§ DESCRIPTION OF THE TASK:
Copy every line of text in the material below word for word, keeping each line as it appears. Leave the pictures out of your answer.

§ RECORDS TO USE:
________________________
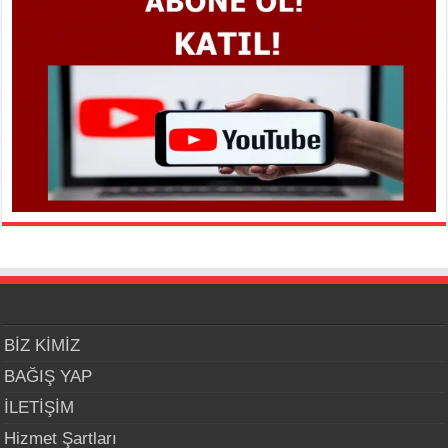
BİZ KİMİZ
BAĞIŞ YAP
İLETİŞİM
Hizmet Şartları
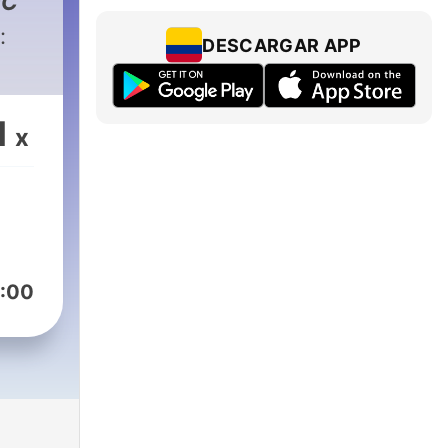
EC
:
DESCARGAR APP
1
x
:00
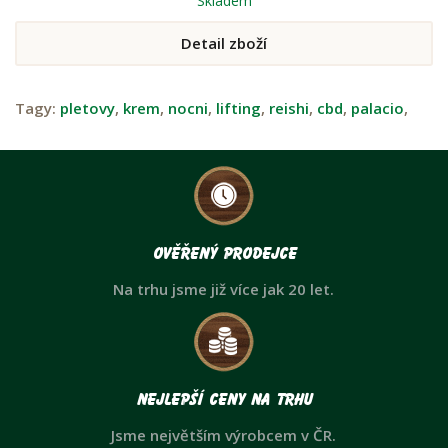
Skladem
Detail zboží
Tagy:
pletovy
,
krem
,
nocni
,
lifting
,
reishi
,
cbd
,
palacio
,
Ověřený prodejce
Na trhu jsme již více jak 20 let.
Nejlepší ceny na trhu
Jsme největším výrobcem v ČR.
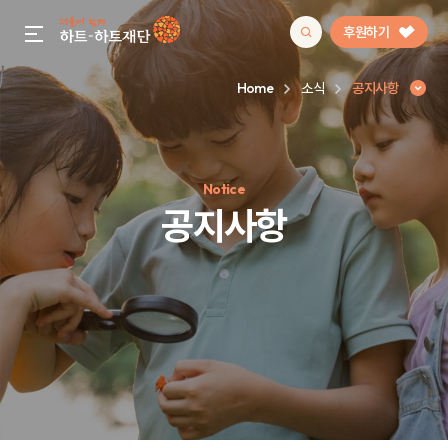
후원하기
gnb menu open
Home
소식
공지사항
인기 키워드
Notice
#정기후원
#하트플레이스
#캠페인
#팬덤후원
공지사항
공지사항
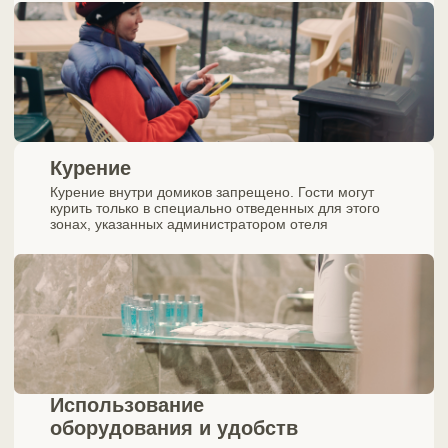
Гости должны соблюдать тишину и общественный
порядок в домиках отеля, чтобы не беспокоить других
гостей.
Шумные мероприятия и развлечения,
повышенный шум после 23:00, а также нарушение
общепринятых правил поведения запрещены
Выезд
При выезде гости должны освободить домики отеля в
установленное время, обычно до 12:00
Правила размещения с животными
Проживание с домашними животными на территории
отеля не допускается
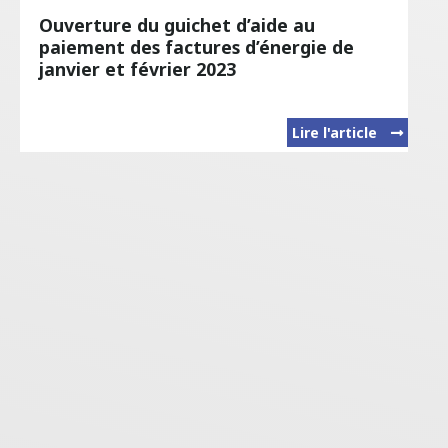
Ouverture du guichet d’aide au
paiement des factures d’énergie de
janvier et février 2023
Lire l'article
________________________
§ OUTPUT:
BİZ KİMİZ
BAĞIŞ YAP
İLETİŞİM
Hizmet Şartları
EC
:
DESCARGAR APP
1
x
:00
Skladem
Detail zboží
Tagy:
pletovy
,
krem
,
nocni
,
lifting
,
reishi
,
cbd
,
palacio
,
Ověřený prodejce
Na trhu jsme již více jak 20 let.
Nejlepší ceny na trhu
Jsme největším výrobcem v ČR.
후원하기
gnb menu open
Home
소식
공지사항
인기 키워드
Notice
#정기후원
#하트플레이스
#캠페인
#팬덤후원
공지사항
공지사항
Гости должны соблюдать тишину и общественный
порядок в домиках отеля, чтобы не беспокоить других
гостей.
Шумные мероприятия и развлечения,
повышенный шум после 23:00, а также нарушение
общепринятых правил поведения запрещены
Выезд
При выезде гости должны освободить домики отеля в
установленное время, обычно до 12:00
Правила размещения с животными
Проживание с домашними животными на территории
отеля не допускается
Ouverture du guichet d’aide au
paiement des factures d’énergie de
janvier et février 2023
Lire l'article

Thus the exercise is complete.